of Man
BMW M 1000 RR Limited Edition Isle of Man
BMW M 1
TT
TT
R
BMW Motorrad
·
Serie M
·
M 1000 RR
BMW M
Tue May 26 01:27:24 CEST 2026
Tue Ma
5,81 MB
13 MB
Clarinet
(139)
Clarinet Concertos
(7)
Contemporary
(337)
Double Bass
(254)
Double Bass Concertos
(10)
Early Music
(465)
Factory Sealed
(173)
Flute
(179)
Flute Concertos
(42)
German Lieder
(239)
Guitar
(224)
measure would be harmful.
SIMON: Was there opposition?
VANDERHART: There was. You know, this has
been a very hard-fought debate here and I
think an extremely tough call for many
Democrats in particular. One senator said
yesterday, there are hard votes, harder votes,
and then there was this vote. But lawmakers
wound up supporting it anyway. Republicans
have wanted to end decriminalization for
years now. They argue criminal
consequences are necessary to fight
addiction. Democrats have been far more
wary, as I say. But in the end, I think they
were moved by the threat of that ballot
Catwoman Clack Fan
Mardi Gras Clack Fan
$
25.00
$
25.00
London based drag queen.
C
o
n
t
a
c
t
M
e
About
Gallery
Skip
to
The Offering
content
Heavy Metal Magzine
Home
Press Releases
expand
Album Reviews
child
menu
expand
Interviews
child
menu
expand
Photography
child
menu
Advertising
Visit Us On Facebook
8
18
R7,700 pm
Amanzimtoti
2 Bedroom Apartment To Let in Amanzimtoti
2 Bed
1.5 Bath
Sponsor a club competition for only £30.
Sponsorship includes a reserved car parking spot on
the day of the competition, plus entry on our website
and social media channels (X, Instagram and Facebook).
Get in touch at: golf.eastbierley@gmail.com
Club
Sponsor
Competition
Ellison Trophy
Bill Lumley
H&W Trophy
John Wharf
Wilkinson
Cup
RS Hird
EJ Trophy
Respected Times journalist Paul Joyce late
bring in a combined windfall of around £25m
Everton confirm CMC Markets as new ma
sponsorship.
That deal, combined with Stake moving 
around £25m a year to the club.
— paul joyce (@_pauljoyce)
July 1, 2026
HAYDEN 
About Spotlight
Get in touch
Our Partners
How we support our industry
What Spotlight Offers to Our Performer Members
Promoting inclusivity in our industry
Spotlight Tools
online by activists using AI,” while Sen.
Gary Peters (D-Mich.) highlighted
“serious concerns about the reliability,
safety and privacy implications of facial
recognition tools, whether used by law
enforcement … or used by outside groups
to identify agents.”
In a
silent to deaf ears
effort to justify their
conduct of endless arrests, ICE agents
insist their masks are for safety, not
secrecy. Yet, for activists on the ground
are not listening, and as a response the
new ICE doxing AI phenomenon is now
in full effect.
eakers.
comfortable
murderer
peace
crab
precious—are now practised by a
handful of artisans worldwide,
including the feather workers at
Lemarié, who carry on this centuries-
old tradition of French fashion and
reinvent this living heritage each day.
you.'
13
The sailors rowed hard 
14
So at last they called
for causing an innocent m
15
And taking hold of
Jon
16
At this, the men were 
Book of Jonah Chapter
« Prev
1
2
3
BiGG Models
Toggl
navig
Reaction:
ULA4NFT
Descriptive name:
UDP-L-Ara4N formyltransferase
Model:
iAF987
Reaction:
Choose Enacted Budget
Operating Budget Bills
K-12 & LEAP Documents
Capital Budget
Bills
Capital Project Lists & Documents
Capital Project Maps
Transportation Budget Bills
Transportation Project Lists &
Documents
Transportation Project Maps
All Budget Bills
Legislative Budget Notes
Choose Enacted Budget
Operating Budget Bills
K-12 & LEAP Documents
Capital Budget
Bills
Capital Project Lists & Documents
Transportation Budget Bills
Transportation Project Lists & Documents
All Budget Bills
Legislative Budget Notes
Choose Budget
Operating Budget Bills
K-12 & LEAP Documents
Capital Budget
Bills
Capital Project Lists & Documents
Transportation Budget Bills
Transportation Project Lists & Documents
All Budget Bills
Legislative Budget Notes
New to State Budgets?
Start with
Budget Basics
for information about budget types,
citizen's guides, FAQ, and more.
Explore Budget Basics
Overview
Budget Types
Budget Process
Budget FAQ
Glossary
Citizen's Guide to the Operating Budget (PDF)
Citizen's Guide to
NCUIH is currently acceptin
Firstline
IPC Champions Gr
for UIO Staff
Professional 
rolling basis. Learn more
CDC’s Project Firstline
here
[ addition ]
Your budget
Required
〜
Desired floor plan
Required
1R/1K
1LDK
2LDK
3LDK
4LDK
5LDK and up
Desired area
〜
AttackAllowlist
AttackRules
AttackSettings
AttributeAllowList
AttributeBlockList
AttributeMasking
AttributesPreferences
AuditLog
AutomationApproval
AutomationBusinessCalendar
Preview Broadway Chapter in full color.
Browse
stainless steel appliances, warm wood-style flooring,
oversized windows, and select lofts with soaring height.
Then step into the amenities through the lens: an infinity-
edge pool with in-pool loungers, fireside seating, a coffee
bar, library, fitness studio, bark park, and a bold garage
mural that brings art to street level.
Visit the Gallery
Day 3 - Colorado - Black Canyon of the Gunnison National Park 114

Aim of the exercise:
Recast the material as a JSON list of strings with one string per line, leaving out blank lines. Include only the lines from the start of the material up to and including the line containing "years now. They argue criminal".

Written reply:
[
  "of Man",
  "BMW M 1000 RR Limited Edition Isle of Man",
  "BMW M 1",
  "TT",
  "TT",
  "R",
  "BMW Motorrad",
  "·",
  "Serie M",
  "·",
  "M 1000 RR",
  "BMW M",
  "Tue May 26 01:27:24 CEST 2026",
  "Tue Ma",
  "5,81 MB",
  "13 MB",
  "Clarinet",
  "(139)",
  "Clarinet Concertos",
  "(7)",
  "Contemporary",
  "(337)",
  "Double Bass",
  "(254)",
  "Double Bass Concertos",
  "(10)",
  "Early Music",
  "(465)",
  "Factory Sealed",
  "(173)",
  "Flute",
  "(179)",
  "Flute Concertos",
  "(42)",
  "German Lieder",
  "(239)",
  "Guitar",
  "(224)",
  "measure would be harmful.",
  "SIMON: Was there opposition?",
  "VANDERHART: There was. You know, this has",
  "been a very hard-fought debate here and I",
  "think an extremely tough call for many",
  "Democrats in particular. One senator said",
  "yesterday, there are hard votes, harder votes,",
  "and then there was this vote. But lawmakers",
  "wound up supporting it anyway. Republicans",
  "have wanted to end decriminalization for",
  "years now. They argue criminal"
]